▶ _The problem_: Output only the lines below from the one containing "begin.listBox.description = Enter" to the one containing "begin.thirdBox.title = First Time Here?", exactly as written, both ends kept.

_ _ _

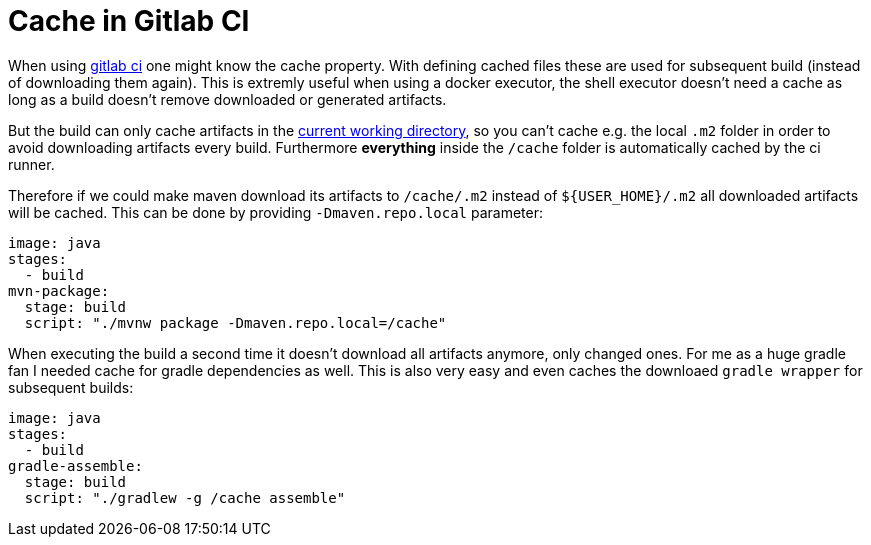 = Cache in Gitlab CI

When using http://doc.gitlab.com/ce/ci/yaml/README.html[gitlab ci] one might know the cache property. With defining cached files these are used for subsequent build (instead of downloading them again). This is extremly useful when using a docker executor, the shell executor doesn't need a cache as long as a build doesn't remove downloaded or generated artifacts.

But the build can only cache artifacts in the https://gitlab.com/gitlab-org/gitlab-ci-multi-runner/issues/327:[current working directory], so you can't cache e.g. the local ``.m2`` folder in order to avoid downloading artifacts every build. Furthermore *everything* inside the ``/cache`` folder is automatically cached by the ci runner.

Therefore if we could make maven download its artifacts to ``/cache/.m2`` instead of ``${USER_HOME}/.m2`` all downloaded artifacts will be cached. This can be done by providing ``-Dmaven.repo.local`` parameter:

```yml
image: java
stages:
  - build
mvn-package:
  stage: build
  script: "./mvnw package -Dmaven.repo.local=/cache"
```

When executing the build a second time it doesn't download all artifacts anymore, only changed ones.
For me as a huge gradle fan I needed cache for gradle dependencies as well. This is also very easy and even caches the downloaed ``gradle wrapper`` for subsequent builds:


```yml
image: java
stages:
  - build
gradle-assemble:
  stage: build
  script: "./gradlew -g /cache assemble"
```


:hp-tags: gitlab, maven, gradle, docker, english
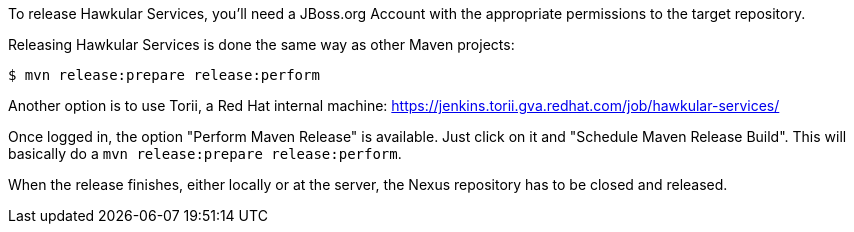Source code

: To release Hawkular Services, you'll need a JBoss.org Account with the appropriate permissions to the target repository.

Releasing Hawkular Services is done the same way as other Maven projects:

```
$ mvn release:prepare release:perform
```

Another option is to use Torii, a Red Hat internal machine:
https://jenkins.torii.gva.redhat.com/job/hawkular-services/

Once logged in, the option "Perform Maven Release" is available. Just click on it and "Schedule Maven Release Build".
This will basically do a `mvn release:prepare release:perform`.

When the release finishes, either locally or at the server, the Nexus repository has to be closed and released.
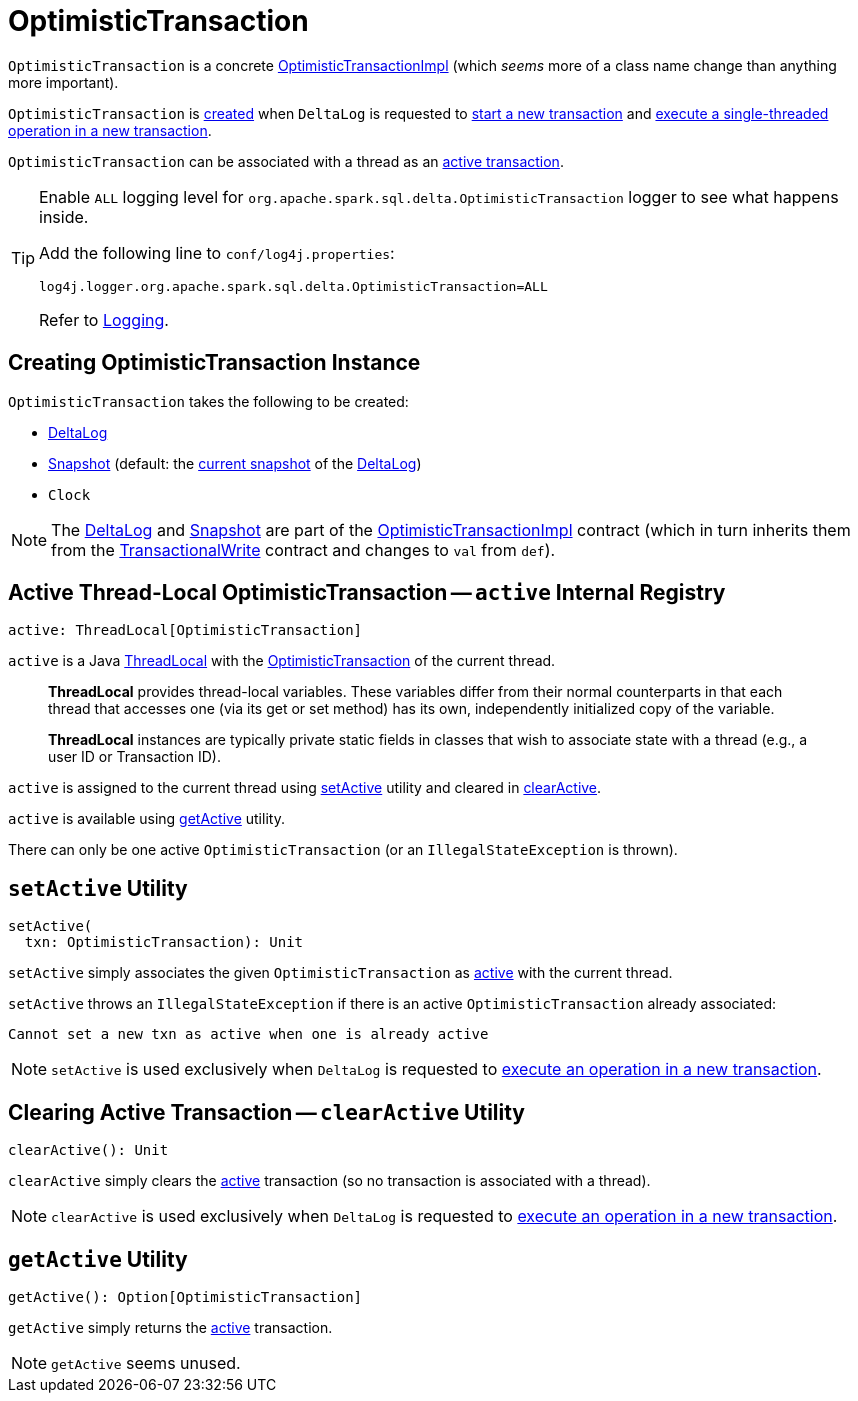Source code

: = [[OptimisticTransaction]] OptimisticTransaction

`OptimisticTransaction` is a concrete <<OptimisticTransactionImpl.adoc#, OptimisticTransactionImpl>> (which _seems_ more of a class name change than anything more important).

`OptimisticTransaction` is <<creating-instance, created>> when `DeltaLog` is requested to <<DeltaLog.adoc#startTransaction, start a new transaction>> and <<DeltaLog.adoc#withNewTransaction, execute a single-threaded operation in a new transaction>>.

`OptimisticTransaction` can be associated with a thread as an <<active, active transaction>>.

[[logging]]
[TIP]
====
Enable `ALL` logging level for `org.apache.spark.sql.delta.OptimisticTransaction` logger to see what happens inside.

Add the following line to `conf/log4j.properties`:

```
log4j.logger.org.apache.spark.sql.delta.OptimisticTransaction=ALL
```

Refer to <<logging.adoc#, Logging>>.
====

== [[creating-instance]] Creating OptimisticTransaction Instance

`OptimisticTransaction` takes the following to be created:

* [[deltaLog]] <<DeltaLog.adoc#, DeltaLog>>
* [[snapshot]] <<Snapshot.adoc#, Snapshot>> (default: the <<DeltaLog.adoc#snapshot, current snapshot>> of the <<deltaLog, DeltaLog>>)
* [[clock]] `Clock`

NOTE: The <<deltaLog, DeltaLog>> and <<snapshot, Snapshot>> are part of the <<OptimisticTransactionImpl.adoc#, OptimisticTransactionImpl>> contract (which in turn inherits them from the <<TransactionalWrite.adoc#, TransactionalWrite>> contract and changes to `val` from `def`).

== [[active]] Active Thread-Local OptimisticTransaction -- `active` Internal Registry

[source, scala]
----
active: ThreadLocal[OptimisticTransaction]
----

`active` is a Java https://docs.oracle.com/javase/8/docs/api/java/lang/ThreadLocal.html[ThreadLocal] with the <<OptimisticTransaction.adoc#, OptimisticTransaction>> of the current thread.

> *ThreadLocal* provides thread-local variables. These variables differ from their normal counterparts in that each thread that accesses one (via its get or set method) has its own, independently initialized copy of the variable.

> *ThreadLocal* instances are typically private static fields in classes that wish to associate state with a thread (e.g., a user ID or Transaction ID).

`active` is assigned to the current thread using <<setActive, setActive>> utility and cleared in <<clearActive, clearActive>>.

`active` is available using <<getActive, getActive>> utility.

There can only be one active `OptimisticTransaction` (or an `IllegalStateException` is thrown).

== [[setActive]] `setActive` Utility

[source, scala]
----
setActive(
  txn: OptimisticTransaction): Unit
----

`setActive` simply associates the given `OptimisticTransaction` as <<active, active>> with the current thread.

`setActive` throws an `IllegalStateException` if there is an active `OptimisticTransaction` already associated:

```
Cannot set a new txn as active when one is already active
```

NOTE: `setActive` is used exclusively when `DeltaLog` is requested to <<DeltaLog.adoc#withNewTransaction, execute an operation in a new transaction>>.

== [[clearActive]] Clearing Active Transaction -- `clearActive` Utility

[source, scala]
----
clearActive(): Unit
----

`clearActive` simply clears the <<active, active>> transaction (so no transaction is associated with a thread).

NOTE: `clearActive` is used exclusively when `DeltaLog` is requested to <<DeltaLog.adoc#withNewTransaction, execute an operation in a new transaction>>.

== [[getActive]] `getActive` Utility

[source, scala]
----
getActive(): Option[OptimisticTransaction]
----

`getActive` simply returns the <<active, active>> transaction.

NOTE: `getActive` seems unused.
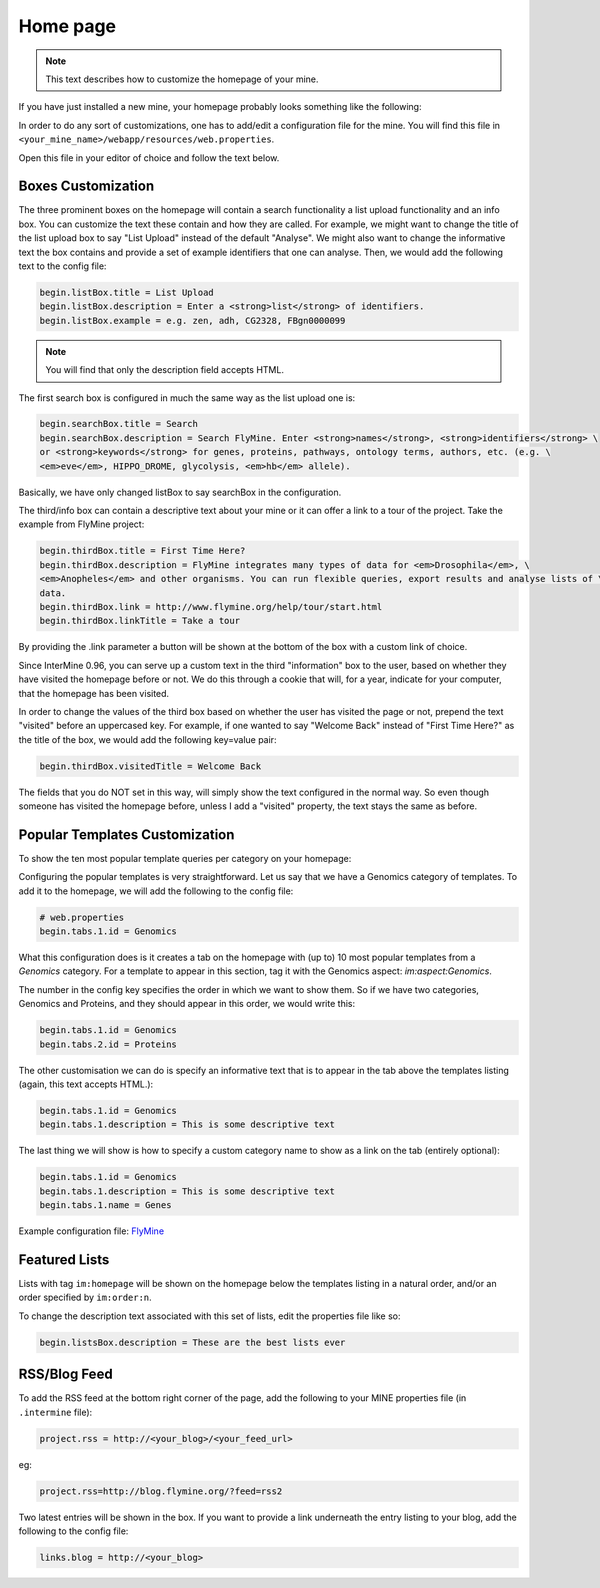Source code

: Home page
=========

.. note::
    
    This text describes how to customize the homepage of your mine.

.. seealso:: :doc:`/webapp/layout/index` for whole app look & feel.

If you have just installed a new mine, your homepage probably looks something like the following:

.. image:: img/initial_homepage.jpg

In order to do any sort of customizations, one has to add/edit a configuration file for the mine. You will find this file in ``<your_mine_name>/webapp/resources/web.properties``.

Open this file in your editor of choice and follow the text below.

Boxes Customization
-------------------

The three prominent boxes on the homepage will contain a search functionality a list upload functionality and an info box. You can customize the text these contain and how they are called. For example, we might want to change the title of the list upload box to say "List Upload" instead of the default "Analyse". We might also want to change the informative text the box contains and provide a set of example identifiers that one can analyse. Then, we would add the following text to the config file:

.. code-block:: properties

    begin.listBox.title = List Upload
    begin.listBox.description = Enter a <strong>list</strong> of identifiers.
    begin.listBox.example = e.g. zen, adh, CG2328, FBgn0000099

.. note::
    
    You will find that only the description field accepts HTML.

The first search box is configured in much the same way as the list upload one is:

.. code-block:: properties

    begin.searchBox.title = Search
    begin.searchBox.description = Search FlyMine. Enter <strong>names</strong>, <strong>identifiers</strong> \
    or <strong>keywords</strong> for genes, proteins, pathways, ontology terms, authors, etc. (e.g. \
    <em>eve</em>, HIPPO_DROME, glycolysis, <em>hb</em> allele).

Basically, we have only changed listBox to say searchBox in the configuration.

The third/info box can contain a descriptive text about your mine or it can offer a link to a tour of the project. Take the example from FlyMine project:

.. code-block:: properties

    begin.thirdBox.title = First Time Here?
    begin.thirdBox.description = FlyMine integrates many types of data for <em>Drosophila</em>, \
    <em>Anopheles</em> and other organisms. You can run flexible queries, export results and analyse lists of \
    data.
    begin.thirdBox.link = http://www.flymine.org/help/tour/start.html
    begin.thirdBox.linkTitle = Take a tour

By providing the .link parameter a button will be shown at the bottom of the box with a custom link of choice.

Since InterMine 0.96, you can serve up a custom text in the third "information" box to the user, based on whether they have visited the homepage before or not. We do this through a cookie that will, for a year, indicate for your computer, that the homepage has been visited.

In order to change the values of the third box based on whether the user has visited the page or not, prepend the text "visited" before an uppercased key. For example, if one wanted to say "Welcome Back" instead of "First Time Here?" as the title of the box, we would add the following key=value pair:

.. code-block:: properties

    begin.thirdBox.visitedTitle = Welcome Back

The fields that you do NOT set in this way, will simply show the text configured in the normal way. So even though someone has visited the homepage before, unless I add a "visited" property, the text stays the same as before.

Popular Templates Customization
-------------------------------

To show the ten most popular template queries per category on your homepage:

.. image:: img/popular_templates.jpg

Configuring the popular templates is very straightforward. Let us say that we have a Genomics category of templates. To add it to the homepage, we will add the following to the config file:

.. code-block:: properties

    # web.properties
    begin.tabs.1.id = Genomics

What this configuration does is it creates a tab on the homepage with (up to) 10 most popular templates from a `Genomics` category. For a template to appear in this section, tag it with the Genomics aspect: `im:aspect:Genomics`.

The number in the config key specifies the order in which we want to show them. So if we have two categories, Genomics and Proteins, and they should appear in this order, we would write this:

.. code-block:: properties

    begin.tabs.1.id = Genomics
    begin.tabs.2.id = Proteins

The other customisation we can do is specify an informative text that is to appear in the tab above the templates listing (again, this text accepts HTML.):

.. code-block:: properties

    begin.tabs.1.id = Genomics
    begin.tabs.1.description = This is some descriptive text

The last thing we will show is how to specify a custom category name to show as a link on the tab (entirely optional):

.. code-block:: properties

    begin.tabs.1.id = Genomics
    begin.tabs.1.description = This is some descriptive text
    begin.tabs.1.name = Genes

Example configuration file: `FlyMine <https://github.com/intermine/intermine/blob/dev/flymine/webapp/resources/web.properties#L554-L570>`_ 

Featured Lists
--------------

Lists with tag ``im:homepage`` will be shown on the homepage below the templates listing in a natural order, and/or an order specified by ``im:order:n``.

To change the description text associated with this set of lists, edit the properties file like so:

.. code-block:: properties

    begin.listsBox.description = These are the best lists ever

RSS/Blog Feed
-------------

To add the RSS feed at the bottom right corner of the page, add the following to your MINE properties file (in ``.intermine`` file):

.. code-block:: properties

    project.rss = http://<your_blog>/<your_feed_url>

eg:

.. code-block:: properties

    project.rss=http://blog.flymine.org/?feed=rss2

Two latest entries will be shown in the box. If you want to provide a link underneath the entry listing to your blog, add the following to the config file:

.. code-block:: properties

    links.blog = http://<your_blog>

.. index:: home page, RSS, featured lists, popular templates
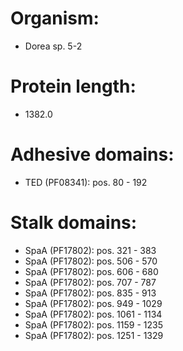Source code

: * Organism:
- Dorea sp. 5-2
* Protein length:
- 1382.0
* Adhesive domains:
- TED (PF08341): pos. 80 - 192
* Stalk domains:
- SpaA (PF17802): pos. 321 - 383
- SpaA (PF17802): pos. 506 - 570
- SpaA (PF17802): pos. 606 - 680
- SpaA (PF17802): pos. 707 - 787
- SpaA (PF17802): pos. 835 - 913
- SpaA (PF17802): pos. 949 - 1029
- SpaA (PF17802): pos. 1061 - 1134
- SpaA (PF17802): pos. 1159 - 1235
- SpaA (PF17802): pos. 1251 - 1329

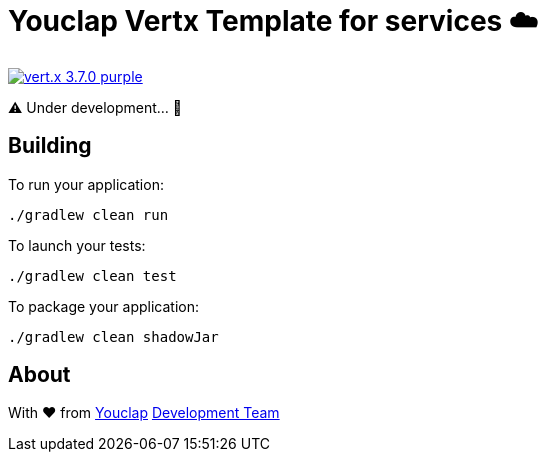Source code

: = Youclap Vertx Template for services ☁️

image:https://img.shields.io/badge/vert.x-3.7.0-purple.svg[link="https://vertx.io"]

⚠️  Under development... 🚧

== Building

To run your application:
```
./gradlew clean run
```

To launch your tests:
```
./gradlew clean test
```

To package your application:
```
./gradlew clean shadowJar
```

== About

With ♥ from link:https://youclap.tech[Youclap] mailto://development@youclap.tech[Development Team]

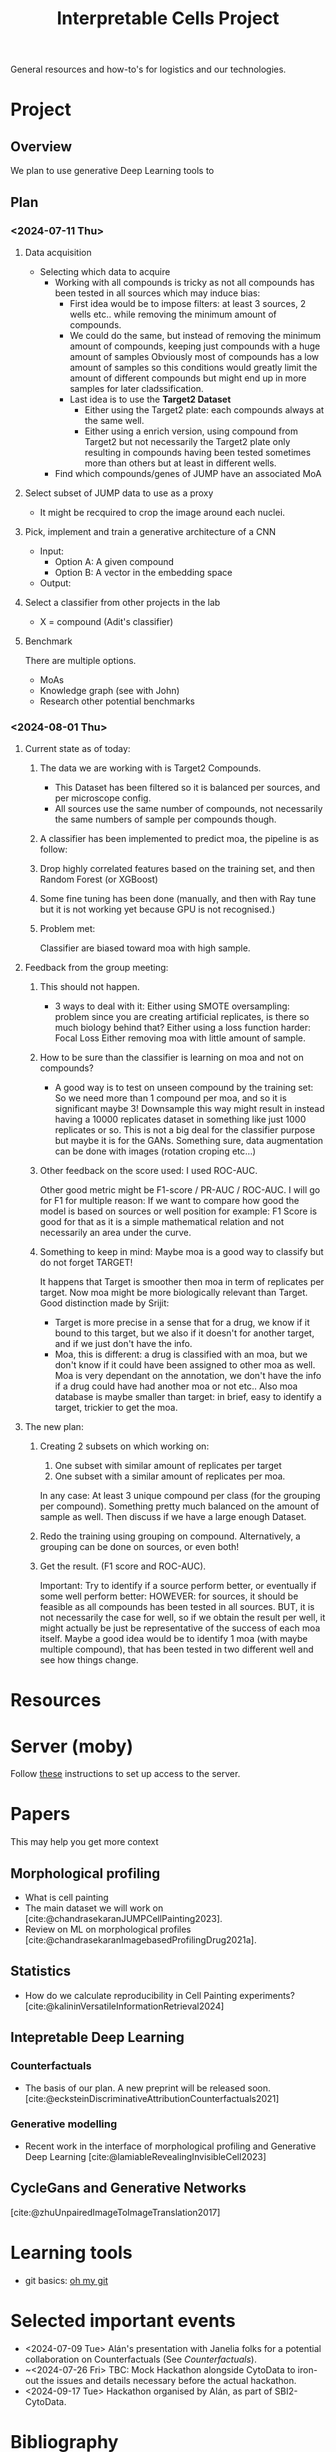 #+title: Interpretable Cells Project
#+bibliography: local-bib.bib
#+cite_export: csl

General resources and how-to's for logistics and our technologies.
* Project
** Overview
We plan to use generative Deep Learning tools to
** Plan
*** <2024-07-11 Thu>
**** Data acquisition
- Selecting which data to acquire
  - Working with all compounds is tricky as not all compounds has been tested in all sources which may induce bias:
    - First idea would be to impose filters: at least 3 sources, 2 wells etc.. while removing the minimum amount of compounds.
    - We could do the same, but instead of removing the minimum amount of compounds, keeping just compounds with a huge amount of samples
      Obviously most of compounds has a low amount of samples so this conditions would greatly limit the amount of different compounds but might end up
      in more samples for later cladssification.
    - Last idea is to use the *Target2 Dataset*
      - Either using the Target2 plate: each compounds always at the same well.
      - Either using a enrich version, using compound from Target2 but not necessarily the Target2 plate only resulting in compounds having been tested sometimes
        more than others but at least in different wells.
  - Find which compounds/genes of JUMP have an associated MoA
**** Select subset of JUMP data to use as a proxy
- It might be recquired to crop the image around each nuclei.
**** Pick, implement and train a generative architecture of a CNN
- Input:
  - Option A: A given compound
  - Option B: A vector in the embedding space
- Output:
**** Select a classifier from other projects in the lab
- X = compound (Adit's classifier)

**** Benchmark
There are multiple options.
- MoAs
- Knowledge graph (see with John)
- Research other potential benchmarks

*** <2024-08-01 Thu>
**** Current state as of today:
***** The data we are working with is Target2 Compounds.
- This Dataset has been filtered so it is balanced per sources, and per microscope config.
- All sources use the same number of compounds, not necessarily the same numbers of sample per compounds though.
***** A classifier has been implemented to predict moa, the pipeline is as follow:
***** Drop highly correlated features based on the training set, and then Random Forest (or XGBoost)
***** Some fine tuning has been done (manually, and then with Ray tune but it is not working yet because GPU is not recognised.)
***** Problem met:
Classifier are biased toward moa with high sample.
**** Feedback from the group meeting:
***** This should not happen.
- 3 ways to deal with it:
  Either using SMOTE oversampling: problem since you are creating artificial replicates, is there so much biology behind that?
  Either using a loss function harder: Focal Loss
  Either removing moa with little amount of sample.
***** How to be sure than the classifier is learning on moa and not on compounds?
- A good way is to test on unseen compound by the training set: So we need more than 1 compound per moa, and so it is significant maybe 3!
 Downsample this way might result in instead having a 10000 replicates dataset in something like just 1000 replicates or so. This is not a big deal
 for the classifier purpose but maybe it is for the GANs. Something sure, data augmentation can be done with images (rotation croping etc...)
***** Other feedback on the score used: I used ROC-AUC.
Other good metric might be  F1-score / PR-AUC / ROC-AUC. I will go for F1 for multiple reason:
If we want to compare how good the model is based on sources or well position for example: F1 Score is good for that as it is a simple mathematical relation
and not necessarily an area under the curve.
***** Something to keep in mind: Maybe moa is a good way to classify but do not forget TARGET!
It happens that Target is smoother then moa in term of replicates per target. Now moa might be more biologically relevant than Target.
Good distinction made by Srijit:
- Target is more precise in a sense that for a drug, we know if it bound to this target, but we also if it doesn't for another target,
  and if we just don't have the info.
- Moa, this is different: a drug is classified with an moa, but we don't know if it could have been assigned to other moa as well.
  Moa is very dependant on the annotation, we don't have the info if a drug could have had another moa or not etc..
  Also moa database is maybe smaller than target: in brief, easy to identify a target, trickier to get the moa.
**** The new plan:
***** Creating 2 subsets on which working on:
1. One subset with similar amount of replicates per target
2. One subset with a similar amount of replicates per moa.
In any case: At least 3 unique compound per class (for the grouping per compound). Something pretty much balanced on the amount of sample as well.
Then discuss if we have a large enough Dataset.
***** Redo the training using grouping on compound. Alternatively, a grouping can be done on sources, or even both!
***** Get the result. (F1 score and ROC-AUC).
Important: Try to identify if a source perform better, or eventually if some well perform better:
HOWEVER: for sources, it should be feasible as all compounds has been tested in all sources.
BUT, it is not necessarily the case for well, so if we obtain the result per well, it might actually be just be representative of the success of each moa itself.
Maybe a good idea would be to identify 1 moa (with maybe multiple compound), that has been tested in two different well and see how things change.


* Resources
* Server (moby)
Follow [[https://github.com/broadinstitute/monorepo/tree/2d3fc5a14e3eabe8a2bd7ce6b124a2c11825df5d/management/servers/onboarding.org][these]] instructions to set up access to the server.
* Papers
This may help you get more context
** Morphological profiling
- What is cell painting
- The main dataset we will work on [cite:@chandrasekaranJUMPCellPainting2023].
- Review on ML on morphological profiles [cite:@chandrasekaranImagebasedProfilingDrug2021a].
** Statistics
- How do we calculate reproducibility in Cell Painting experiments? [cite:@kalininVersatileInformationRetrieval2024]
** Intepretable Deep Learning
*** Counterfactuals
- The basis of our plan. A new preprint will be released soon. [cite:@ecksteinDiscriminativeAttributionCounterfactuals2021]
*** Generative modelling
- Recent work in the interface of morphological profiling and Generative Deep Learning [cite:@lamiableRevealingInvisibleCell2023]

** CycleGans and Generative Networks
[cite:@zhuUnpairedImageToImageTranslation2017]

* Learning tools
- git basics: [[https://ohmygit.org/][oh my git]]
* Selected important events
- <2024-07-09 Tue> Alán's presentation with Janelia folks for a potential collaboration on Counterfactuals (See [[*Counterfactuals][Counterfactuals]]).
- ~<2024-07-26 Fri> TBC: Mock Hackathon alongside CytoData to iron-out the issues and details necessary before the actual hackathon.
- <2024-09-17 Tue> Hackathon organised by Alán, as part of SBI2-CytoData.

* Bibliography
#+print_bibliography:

_ _ _

▶ _Answer below_:
    begin.listBox.description = Enter a <strong>list</strong> of identifiers.
    begin.listBox.example = e.g. zen, adh, CG2328, FBgn0000099

.. note::
    
    You will find that only the description field accepts HTML.

The first search box is configured in much the same way as the list upload one is:

.. code-block:: properties

    begin.searchBox.title = Search
    begin.searchBox.description = Search FlyMine. Enter <strong>names</strong>, <strong>identifiers</strong> \
    or <strong>keywords</strong> for genes, proteins, pathways, ontology terms, authors, etc. (e.g. \
    <em>eve</em>, HIPPO_DROME, glycolysis, <em>hb</em> allele).

Basically, we have only changed listBox to say searchBox in the configuration.

The third/info box can contain a descriptive text about your mine or it can offer a link to a tour of the project. Take the example from FlyMine project:

.. code-block:: properties

    begin.thirdBox.title = First Time Here?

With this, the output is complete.